The recent San Mateo decision from the California court of appeals illustrates how much mischief can be caused by any rule construing vague statutory terms to favor local power. California’s Housing Accountability Act bars local governments from rejecting housing developments that is consistent with “objective” zoning standards. Is consistency with the “character of a neighborhood” an objective standard? The trial court so held, thereby gutting the statute’s protection of housing supply. The Court of Appeals reversed (Chris Elmendorf has a great summary here) – but a super-strong localism canon would surely hold that the term “objective” is too vague to be an express preemption of localistic exclusion.
2. A strong localism canon, if limited to cases where local governments are trustworthy agents for extra-local interests, is too politically controversial for judges to use.
The NLC’s Home Rule Principles tout the benefits of side-stepping “the fraught task of speculating about the intentions and motivations of state legislators to determine if state law preempts the local law.” But (see Point 1 above) any simple, across-the-board presumption against preemption that would relieve courts of that “fraught task” would also cut too deep into state efforts to fix our current housing mess.
Paul Diller and Nestor Davidson have both provided important qualifications of the presumptions against preemption. These qualifications urge judges to suspend the presumption when the dangers of parochial, exclusionary, or otherwise undesirable local legislation are especially high. But these policy-laden tests limiting the presumption will likely be just as fraught as inquiring into a particular statute’s extra-textual purpose. At least the latter allows judges to pass the buck to the state legislature by characterizing the judicial decision as simply following the state legislature’s instructions.

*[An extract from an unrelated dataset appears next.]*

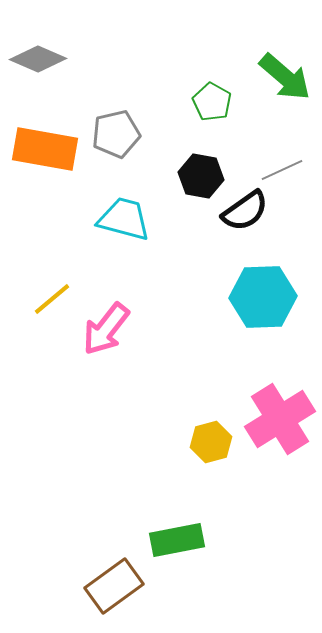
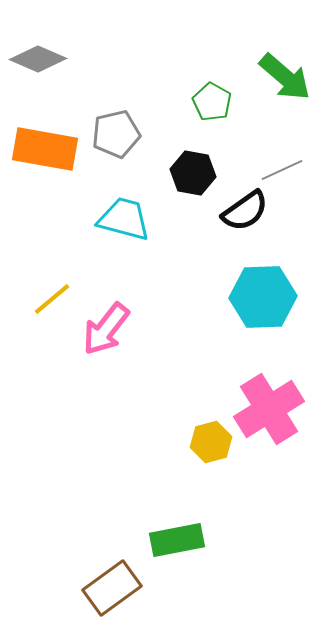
black hexagon: moved 8 px left, 3 px up
pink cross: moved 11 px left, 10 px up
brown rectangle: moved 2 px left, 2 px down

This statute-specific inquiry seems to be the path taken by the Michigan supreme court: Finding no plain evidence that the Michigan legislature wanted to confer an absolute veto on the governor, the Court used the “liberal construction” canon as a tiebreaker to rule for Detroit. As Justice Welch pointed out in her concurrence, it would indeed be a little odd for a state legislature to give the governor an absolute and irreversible power to block a city from even asking its voters what they thought of a proposed charter change. (As it turned out, the voters this August soundly rejected the changes proposed by Detroit’s commission).
The Michigan Supreme Court could have reached this decision by employing a strong presumption that a local government’s internal decision-making processes should be controlled by local voters. (Nestor has a defense of this view on this blog). But any such presumption would expose the Court to the accusation that it was imposing it has own judicially tailored preferences on the state. Far easier, then, for the Court to frame its ruling as coming from the specifics of a particular statute.
For this reason, I suspect that most state courts will treat “liberal construction” provisions in their state constitutions as weak canons. Such canons would simply repeal Dillon’s Rule, instructing the judge to read statutes without any bias either for or against inferring that a local government was authorized to act. Given the risks posed by a strong presumption favoring local power, I am inclined to think that these judicial incentives are a good thing. Good or bad, such a view of these “liberal construction” canons has yet to be spelled out by state courts. There is, therefore, room here for legal scholars to nudge the courts one way or the other.